Chosen links

Links - 5th September 2021

Agile as trauma

The Agile Manifesto is an immune response on the part of programmers to bad management. The document is an expression of trauma, and its intellectual descendants continue to carry this baggage. While the Agile era has brought about remarkable advancements in project management techniques and development tools, it remains a tactical, technical, and ultimately reactionary movement. As long as Agile remains in this position it will be liable to backfire, vulnerable to the very depredations of bad management it had initially evolved to counter.

Partitioning use cases with PostgreSQL

To determine the best execution plan, Postgres makes decisions based on statistics. They are obtained from a sample of the table (the default_statistic_target which is 100 by default).

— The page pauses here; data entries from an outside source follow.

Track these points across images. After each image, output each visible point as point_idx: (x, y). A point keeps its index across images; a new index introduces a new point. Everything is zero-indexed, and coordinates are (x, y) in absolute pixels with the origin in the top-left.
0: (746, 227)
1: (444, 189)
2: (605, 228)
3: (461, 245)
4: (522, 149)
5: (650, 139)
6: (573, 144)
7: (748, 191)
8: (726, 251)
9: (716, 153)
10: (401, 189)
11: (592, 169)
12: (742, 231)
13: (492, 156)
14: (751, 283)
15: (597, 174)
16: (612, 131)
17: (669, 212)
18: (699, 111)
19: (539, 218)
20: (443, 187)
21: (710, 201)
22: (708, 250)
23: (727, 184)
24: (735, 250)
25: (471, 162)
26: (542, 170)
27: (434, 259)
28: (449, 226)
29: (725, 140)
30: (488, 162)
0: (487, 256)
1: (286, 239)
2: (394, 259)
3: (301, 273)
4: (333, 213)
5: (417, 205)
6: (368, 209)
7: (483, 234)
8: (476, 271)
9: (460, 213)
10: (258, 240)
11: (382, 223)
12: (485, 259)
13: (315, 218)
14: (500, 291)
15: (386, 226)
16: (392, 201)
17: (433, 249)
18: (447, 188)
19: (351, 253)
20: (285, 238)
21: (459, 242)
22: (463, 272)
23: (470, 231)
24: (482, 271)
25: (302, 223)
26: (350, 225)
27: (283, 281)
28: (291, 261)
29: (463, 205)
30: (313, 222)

By default, postgres will collect 300 × default_statistic_target rows, that is 30 000 rows. With a table of several hundred million rows, this sample is sometimes too small.

We can drastically increase the sample size, but this approach has some drawbacks:

  • It increases the planning time

  • It makes the ANALYZE more heavy.

  • Sometimes it is not enough if the data are not well distributed. For example, if you take a few hundred thousand rows from a table with several hundred million rows, you may miss the rows that are in delivery status.

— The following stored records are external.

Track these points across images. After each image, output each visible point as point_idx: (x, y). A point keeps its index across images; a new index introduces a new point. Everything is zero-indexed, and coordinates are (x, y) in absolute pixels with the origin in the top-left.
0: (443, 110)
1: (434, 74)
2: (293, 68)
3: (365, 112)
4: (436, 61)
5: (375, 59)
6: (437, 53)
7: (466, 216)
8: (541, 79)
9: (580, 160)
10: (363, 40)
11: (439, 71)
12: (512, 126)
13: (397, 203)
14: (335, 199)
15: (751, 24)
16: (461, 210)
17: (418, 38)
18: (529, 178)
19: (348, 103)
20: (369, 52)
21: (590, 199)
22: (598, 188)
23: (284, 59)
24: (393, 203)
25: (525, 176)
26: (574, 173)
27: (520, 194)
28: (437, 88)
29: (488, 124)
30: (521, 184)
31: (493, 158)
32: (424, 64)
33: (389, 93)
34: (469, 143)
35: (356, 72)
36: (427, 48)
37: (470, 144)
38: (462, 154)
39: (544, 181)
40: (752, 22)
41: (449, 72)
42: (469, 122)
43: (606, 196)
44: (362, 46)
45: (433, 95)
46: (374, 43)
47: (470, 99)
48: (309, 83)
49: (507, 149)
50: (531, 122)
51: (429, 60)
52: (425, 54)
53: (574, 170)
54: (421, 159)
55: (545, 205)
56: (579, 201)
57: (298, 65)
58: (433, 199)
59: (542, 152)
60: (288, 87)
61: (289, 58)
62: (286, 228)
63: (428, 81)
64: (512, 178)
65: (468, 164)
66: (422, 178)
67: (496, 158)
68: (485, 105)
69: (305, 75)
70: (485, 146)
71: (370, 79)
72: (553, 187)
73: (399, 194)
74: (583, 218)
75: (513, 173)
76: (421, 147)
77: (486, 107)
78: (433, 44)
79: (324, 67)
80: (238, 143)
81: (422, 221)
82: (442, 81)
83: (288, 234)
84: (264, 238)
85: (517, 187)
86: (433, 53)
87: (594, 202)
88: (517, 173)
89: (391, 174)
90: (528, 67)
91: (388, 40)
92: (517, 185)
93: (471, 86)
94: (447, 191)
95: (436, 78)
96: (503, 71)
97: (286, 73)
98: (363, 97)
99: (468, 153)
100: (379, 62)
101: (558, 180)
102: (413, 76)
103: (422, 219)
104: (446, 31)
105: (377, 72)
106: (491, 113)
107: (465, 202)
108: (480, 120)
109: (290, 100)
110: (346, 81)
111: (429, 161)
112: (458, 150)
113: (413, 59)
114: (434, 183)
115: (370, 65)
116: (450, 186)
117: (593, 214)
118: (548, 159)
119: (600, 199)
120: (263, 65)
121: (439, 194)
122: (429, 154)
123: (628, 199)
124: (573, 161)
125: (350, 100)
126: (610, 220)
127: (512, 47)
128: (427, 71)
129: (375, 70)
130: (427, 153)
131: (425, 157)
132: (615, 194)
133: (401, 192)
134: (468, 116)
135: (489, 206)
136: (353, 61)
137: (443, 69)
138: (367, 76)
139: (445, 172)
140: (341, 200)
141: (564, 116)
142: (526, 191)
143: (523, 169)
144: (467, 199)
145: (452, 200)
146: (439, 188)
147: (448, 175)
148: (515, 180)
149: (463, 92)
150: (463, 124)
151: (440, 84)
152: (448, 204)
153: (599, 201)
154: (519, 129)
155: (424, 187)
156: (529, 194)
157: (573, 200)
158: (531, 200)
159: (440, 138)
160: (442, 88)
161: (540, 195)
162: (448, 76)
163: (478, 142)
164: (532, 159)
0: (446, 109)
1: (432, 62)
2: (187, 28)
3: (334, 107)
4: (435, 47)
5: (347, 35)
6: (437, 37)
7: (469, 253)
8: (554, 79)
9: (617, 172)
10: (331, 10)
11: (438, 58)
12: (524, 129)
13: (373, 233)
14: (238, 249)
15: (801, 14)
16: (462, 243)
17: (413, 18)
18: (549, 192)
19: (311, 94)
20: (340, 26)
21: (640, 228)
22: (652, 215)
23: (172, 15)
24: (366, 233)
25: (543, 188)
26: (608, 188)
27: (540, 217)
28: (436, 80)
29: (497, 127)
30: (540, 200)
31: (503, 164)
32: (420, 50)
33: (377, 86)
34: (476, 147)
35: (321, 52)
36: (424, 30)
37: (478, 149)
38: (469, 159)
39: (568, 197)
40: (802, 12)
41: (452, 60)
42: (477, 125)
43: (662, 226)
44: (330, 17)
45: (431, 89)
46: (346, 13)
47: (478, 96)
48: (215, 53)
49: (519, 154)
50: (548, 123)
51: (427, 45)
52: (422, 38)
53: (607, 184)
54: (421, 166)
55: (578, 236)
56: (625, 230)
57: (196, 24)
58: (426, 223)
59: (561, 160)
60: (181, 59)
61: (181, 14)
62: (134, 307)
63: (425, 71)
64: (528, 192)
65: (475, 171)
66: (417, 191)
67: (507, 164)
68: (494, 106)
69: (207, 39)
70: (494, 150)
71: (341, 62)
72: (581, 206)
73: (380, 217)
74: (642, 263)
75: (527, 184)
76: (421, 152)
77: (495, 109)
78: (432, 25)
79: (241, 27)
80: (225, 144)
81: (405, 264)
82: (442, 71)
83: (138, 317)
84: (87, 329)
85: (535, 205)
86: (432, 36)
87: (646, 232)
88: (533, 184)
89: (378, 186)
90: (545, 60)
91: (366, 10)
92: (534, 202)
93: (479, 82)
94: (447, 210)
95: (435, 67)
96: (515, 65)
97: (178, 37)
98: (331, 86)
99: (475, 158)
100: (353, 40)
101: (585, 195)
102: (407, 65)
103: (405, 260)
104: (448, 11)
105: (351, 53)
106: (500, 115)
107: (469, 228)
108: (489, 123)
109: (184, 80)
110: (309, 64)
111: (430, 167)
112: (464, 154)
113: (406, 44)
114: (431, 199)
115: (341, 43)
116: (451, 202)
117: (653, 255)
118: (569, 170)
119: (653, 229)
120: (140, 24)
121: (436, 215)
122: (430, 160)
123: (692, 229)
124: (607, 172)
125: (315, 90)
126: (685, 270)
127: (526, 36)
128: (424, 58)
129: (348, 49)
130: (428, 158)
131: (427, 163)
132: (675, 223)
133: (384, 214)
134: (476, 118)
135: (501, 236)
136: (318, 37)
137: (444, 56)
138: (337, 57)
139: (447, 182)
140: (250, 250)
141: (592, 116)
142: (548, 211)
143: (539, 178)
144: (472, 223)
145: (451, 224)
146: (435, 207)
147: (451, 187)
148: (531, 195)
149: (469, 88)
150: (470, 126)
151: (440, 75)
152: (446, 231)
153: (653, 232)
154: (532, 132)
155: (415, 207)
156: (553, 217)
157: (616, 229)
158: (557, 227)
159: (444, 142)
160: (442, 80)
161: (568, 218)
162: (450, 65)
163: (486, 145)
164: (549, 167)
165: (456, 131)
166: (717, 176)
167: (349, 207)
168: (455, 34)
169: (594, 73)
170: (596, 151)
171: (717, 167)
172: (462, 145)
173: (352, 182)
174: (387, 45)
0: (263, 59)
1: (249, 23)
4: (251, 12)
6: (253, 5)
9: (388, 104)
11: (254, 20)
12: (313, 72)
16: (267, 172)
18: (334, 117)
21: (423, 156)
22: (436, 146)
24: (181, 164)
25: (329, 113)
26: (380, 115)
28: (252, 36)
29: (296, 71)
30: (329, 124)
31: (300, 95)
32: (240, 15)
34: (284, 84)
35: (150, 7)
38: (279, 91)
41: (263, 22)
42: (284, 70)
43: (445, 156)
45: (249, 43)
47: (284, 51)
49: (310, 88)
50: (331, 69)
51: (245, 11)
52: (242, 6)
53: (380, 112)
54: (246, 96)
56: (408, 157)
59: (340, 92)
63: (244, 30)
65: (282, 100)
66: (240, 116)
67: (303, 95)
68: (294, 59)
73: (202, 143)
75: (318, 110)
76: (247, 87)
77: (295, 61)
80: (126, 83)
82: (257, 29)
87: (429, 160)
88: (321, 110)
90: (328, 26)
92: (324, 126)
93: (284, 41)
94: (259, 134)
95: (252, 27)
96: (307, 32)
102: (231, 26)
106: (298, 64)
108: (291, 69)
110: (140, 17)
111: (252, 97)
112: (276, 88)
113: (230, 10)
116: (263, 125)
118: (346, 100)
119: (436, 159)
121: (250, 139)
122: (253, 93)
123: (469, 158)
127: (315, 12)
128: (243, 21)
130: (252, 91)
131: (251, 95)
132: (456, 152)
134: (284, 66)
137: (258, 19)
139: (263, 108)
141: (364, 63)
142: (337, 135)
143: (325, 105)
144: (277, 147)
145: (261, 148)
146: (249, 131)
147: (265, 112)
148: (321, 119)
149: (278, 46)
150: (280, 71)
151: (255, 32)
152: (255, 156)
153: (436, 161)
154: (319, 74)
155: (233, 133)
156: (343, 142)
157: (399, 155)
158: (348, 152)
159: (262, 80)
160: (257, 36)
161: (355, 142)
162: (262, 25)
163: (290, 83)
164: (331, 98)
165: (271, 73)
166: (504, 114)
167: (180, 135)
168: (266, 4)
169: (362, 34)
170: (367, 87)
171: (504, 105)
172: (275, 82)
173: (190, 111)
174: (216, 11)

With partitioning, we could have the same sample but per partition, which allows us to increase the accuracy.

This would also be useful when we have correlated data between columns. I will take the example of orders. We have a whole year’s worth of orders: all the orders that are more than one month old are delivered, those of the last month are 90% delivered (10% are in progress).

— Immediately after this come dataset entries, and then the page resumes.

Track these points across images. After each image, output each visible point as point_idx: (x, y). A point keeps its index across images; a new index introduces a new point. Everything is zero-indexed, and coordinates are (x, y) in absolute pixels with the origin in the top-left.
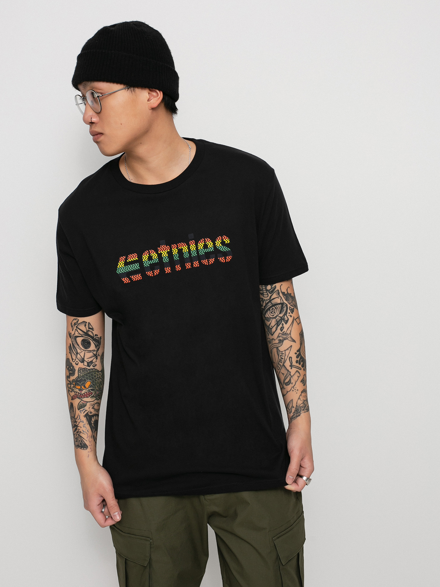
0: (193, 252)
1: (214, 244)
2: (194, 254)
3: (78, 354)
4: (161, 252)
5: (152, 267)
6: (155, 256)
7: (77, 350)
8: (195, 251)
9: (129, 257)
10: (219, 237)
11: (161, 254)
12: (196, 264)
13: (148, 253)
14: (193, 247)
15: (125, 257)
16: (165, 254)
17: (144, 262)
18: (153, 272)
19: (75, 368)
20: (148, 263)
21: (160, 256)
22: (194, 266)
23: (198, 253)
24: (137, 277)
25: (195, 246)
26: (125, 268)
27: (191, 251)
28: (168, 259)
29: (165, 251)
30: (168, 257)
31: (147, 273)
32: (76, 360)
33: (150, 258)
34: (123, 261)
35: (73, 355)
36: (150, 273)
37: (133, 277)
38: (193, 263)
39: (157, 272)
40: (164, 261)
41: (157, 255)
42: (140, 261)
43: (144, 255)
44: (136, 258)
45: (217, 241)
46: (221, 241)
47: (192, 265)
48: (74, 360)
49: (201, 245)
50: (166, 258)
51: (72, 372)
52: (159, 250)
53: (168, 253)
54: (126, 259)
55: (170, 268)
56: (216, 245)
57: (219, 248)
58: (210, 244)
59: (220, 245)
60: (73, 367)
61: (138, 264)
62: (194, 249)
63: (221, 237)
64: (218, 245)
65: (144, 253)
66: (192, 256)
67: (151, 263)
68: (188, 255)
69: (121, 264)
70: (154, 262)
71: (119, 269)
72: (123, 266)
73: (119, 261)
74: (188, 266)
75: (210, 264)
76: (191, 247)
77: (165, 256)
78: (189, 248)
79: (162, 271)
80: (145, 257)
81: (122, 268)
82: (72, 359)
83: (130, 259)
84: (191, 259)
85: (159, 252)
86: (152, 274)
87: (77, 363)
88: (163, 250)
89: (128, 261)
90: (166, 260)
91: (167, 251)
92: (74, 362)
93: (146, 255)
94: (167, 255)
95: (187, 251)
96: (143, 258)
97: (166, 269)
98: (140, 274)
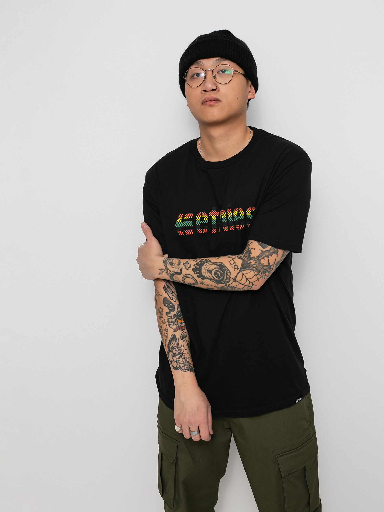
0: (230, 218)
1: (245, 213)
2: (230, 220)
3: (173, 293)
4: (212, 215)
5: (203, 226)
6: (206, 218)
7: (171, 289)
8: (232, 218)
9: (186, 215)
10: (250, 208)
11: (211, 217)
12: (232, 228)
13: (201, 214)
14: (230, 214)
15: (183, 215)
16: (214, 218)
17: (196, 221)
18: (202, 230)
19: (174, 305)
20: (199, 222)
21: (210, 218)
22: (230, 230)
23: (233, 219)
24: (190, 232)
25: (231, 213)
26: (182, 223)
27: (228, 217)
28: (216, 223)
29: (214, 215)
30: (216, 221)
31: (198, 230)
32: (173, 298)
33: (202, 219)
34: (181, 218)
35: (169, 294)
36: (199, 231)
37: (186, 231)
38: (230, 227)
39: (205, 231)
40: (212, 223)
41: (207, 217)
42: (194, 220)
43: (198, 215)
44: (191, 217)
45: (248, 211)
46: (251, 212)
47: (229, 228)
48: (172, 298)
49: (235, 213)
50: (214, 221)
51: (172, 308)
52: (210, 213)
53: (217, 217)
54: (184, 216)
55: (216, 230)
56: (247, 214)
57: (249, 216)
58: (242, 213)
59: (250, 214)
60: (172, 304)
61: (191, 222)
62: (231, 216)
63: (251, 208)
64: (248, 215)
65: (198, 214)
66: (229, 221)
67: (202, 223)
68: (226, 220)
69: (179, 220)
70: (204, 223)
71: (177, 223)
72: (180, 221)
73: (178, 217)
74: (226, 229)
75: (240, 229)
76: (228, 214)
77: (214, 219)
78: (227, 215)
79: (210, 230)
80: (198, 218)
81: (179, 223)
82: (170, 298)
83: (187, 217)
84: (228, 224)
85: (210, 216)
86: (202, 231)
87: (175, 300)
88: (213, 215)
89: (184, 218)
90: (215, 223)
91: (216, 216)
92: (172, 299)
93: (199, 216)
94: (216, 219)
95: (225, 217)
96: (196, 218)
97: (213, 230)
98: (192, 230)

Intuitively, if I look for an order in progress more than 6 months ago, I should not get any result. On the other hand, if I search for orders in progress for the last month, I should get 10% of the table. But postgres doesn’t know that, for it, the orders in progress are spread over the whole table.

With a partitioning by date, it can estimate that there are no orders in progress for deliveries of more than one month. This approach is mainly used to reduce an estimation error in an execution plan.

Devious SQL: Message Queuing Using Native PostgreSQL

Hmm, let’s think. The DELETE statement is able to return data to us as if it were a SELECT statement via the RETURNING clause, however DELETE lacks a LIMIT clause, nor can we take row locks on it explicitly. That said, we can use the USING clause to join to itself and get both limits and row locks. This gives us a final query as follows:

DELETE FROM
    queue_table
USING (
    SELECT * FROM queue_table
    LIMIT 10
    FOR UPDATE
    SKIP LOCKED
) q
WHERE q.id = queue_table.id
RETURNING queue_table.*;

We are using the self-join method of deletion here with a subquery to both lock the underlying rows being returned, as well as deleting the rows and returning all values for the set of rows as if this were an original SELECT statement.

Writing, technically

I feel like the idea that you can write software that’s so clear, that it doesn’t need any documentation, hinges upon some delusion about how clean you can make the abstractions. I think you can always fantasize about having an extremely fancy type system which would capture more of the properties. People work on type systems that capture performance characteristics so you could know some upper bound on the asymptotic complexity of the operations, just by the type signature. But that really is a fantasy. There are no realistic type systems that do a good job of this. And any type system that people use in a real language that actually is practical has quite severe limitations on its expressiveness, on how much it can tell you about what’s actually going on in the code.

If you write documentation that’s very full of examples and very detail-driven, it can be a real slog to get through. It can just be long. And there’s something lovely about documentation that just says the absolute minimal thing that an educated, or at least a particular kind of educated consumer wants in order to understand what’s going on. I often feel this way when I read the documentation about a new programming language or a new web framework or whatever. And I feel like I understand this space pretty well. If I talked to the right person, they could give me seven sentences and I would suddenly know exactly in what quadrant of the design space this thing was and how they’re approaching it. And I would immediately get a lot of knowledge very quickly and very efficiently. And it would be great for me, and for other people it would be utterly useless.